Il tendit une main vers Ariana, qui glissa ses doigts dans les siens. Hermione ne put réprimer un frisson.

- Voilà pourquoi votre Lord Voldemort ne m'intéresse pas. A présent, j'espère que vous cesserez de vous écarter du chemin qui est le vôtre à force de trop redouter le Mal. Le Mal n'existe pas, Miss Granger. Il est une création du Bien qui voudrait faire penser qu'il est le seul détenteur de la Vie. Mais la Vie, elle, est ailleurs. Regardez-vous n'avez-vous pas fait exploser toute votre conception-même de l'existence en passant au travers du spectre généré par une potion de Magie Noire ? Imaginez les potentiels qui s'ouvrent à votre connaissance.

Sur ces mots, il se leva.

- Et je sais, Miss Granger, que la Connaissance est primordiale pour vous, termina-t-il avec un hochement de tête en posant une main sur son épaule.
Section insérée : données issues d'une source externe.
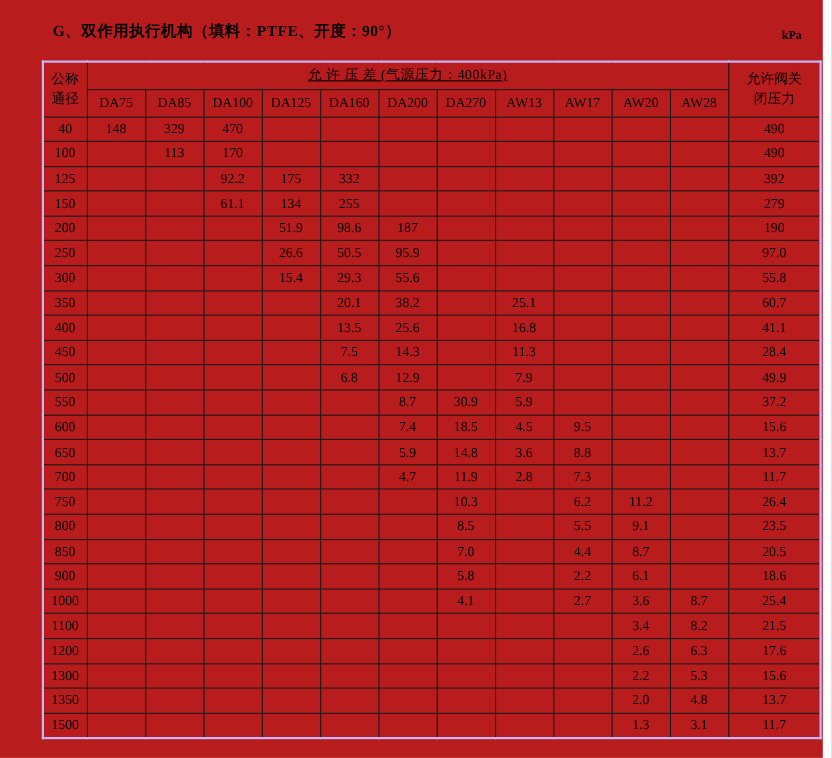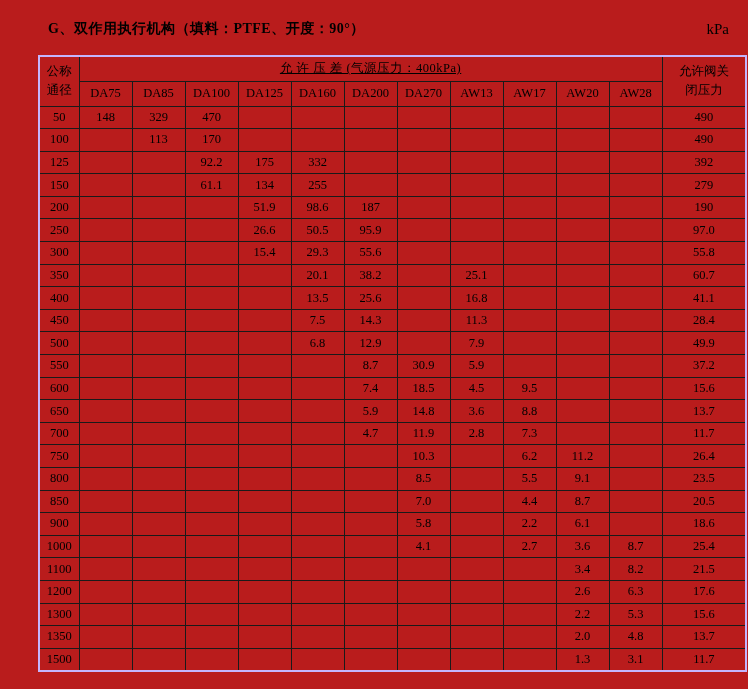"kPa" .unit-label { font-size: 15px -> 11px; font-weight: normal -> bold }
Celle-là même à laquelle pesait la bague de Gaunt.

Hermione baissa les yeux sur ses propres doigts. Ils tremblaient.

- Oh, enfin. Savez-vous de quel bois était faite la baguette de Salazar Serpentard ?
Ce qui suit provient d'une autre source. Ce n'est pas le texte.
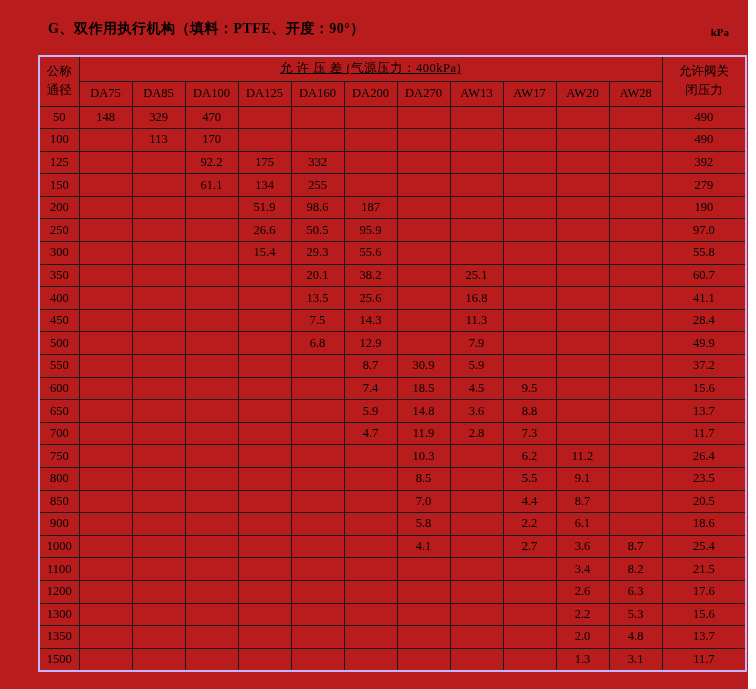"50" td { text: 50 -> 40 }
- Non, je... je n'en ai aucune idée, admit-elle, un peu affolée, fouillant sa mémoire à la recherche de l'information.

Elle ne l'avait lu ni dans l'Histoire de Poudlard, ni dans l'Histoire de la Magie, ni dans Forces du Mal surpassées, ni dans le Guide des écoles de sorcellerie en Europe, ni dans Grandeur et décadence de la magie noire, ni dans le Guide de la sorcellerie médiévale... Par Merlin. Elle ne l'avait lu nulle part.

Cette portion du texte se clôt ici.